ASSIGNMENT = All records below should be repeated exactly, with the pictures left out.

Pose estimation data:
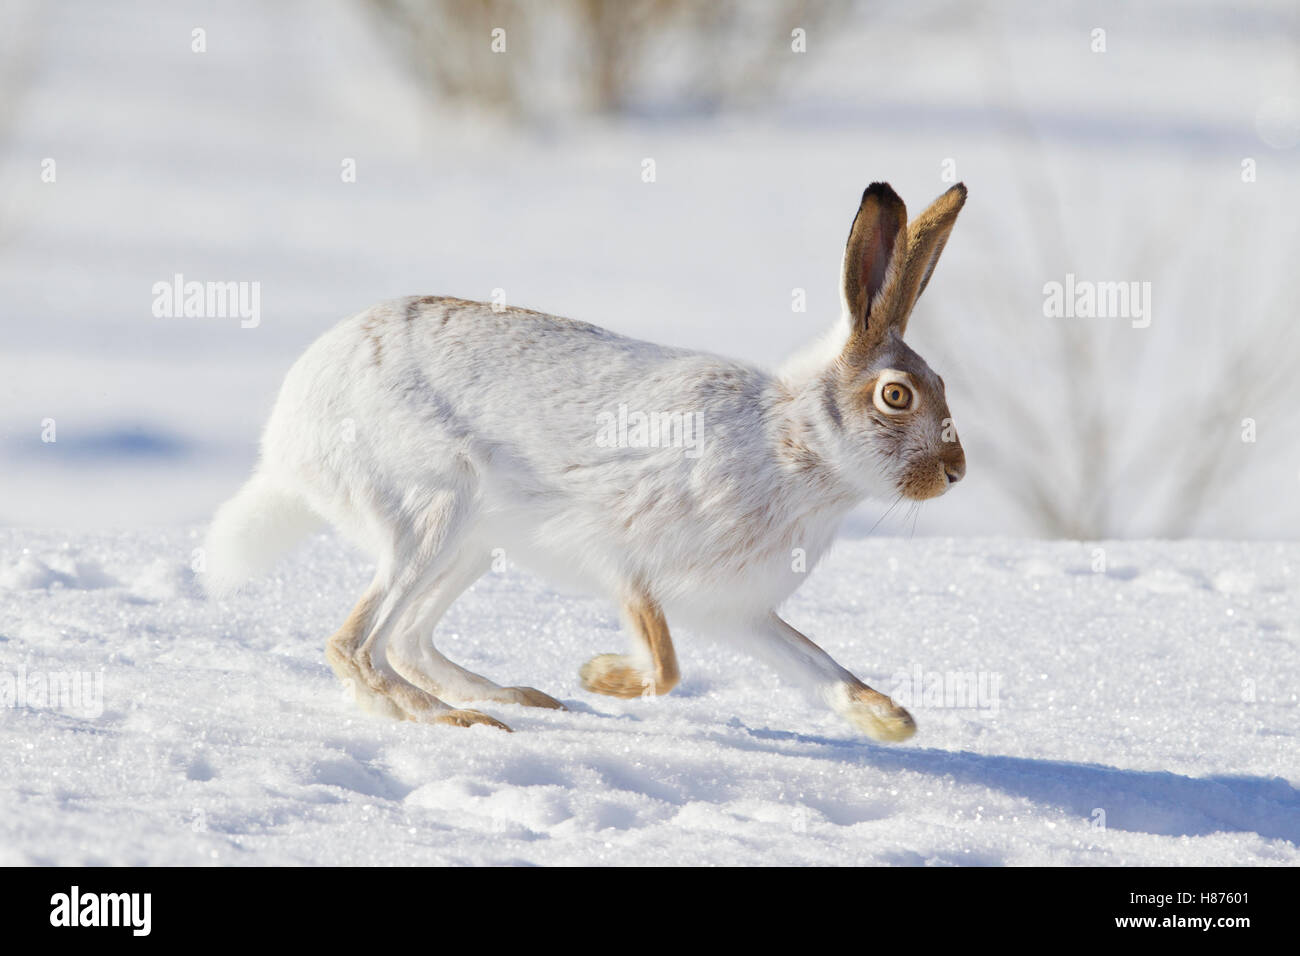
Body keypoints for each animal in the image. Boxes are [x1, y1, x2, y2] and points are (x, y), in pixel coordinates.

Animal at [203, 181, 968, 741]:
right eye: (896, 395)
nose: (956, 472)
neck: (794, 445)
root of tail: (289, 434)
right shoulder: (622, 556)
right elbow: (665, 666)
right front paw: (599, 676)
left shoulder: (737, 610)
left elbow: (818, 666)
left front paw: (894, 721)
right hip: (430, 516)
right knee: (355, 645)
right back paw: (453, 719)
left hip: (471, 543)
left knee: (407, 641)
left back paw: (516, 698)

RESPONSE AREA =
Body keypoints for each animal in the image. Boxes are [x1, y1, x2, y2] and points are (x, y), in pixel coordinates.

Animal at [203, 181, 968, 741]:
right eye: (896, 395)
nose: (956, 472)
neck: (794, 445)
root of tail: (289, 434)
right shoulder: (622, 556)
right elbow: (665, 666)
right front paw: (599, 676)
left shoulder: (737, 610)
left elbow: (818, 666)
left front paw: (894, 721)
right hip: (430, 516)
right knee: (355, 645)
right back paw: (453, 719)
left hip: (471, 543)
left knee: (407, 641)
left back paw: (516, 698)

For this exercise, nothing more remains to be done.